La feinte de Finkielkraut ne prend pas.

Ce même Finkielkraut si précis dans la mise au pilori des joueurs (il cite Ribéry, Anelka, Gallas) s’en remet à un vague « on » qui ne fait de mal à aucune mouche dirigeante : «On a voulu confier l’équipe de France à des voyous opulents et pour certains inintelligents » peut-on lire sous la plume du grand Penseur. Sur ce «On», rien ne sera dit, rien ne sera écrit. Là encore, BiBi lui conseillerait la lecture de la Catégorie BiBi-Foot, il y apprendrait que les «voyous opulents» sont à chercher du côté de Sepp Blatter et de Jack Warner, tous deux au sommet de la FIFA.

Stigmatisation et recherche de bouc-émissaire.
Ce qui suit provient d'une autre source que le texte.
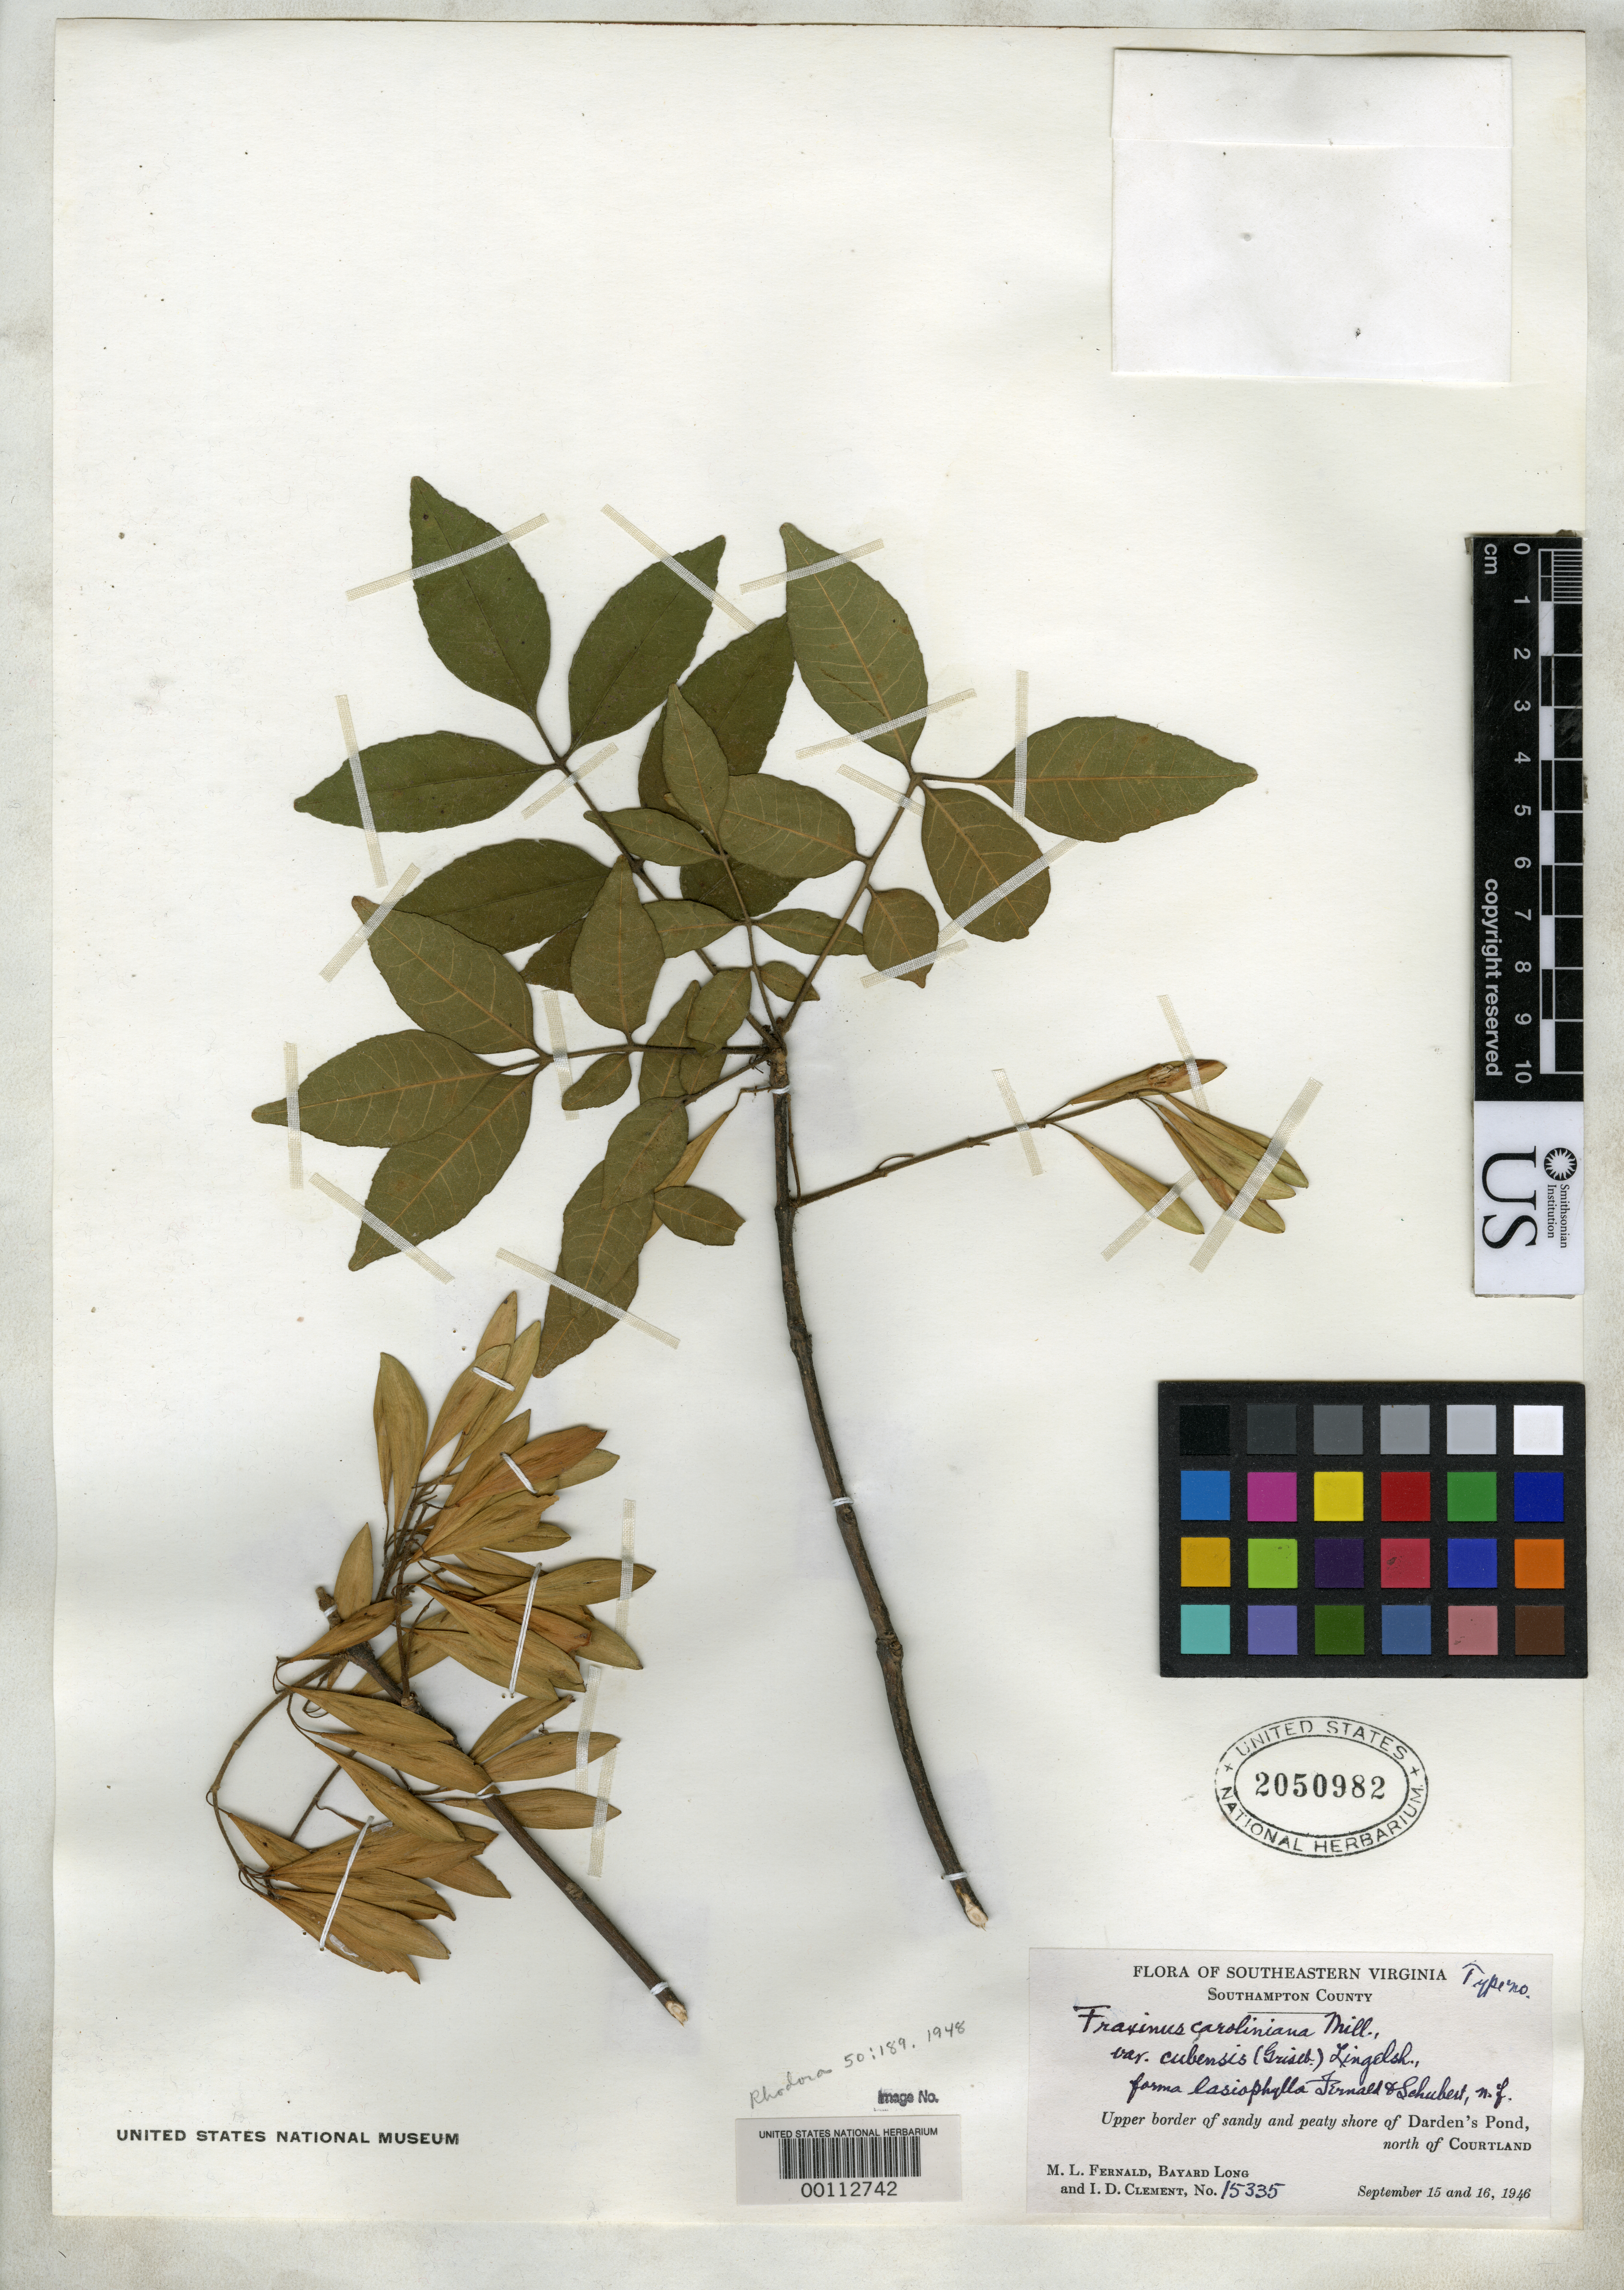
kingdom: Plantae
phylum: Tracheophyta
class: Magnoliopsida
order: Lamiales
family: Oleaceae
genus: Fraxinus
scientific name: Fraxinus caroliniana f. lasiophylla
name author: Fernald & B.G. Schub.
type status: Isotype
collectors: M. L. Fernald, B. H. Long & I. Clement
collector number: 15335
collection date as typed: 15 Sep 1946 and 16 Sep 1946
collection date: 1946-09-15,1946-09-16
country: United States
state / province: Virginia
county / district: Southampton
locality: Shore of Darden's Pond, N of Courtland.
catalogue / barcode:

Voilà la méthode du philosophe : une méthode au prix du silence sur le Sponsoring éhonté (qui interdit aux petits marchands ambulants africains le bénéfice des ventes aux portes des stades), au prix de la Solidarité obscène des Politiques (on a demandé à la population sud-africaine de s’éclairer à la bougie pour ne pas bouffer trop d’électricité et permettre ainsi la diffusion des matches), au prix d’un déni au sujet de la gravité dans le langage (en écho des propos d’Anelka, le «Casse-toi pauvre con» oublié n’a pas été en Une du JDD).

Un Sport de gentlemen ?

Alors que réclame donc notre Philosophe ? Il souhaite virer ces «voyous opulents et arrogants» et en appelle à «sélectionner des gentlemen» (des Zidane sans coups de tête peut-être ?). Des «gen-tle-men» ! Ah, le beau et grand mot : il veut des êtres dépassionnés, maîtres de leurs corps et de leurs instincts, animés du Fighting-Spirit et au langage « irréprochable ». Vieille lune et vieil idéal du Sportif aristocratique anglais coincé entre Oxford et Cambridge, idéal né sur l’ignorance des conditions de vie de la classe ouvrière d’alors décrites par Engels.

Cruauté du Monde.

Finkielkraut oublie là aussi le Monde contemporain fait de brutalité, de cruauté (voir le marché esclavagiste des jeunes footballeurs africains et sud-américains), de compétitivité féroce. Il croit possible – ce naïf –  un Monde débarrassé de divisions et fait d’une «communauté liée» où serait gommée la place de chacun (joueurs, spectateurs) dans l’espace des positions sociales, où seraient abolis les clivages sociaux. Pauvre rêve ? Pas seulement. Ce type d’argumentation vient couvrir et dissimuler à bon escient les «dérives» d’un sport qui a «intégré, depuis longtemps, dans ses structures de gestion et les structures mentales de ses agents, la pensée libérale (1)».

(1). William Gasparini. Article de Libération du 20 juin 2002 : «Le Foot, Cheval de Troie du néolibéralisme».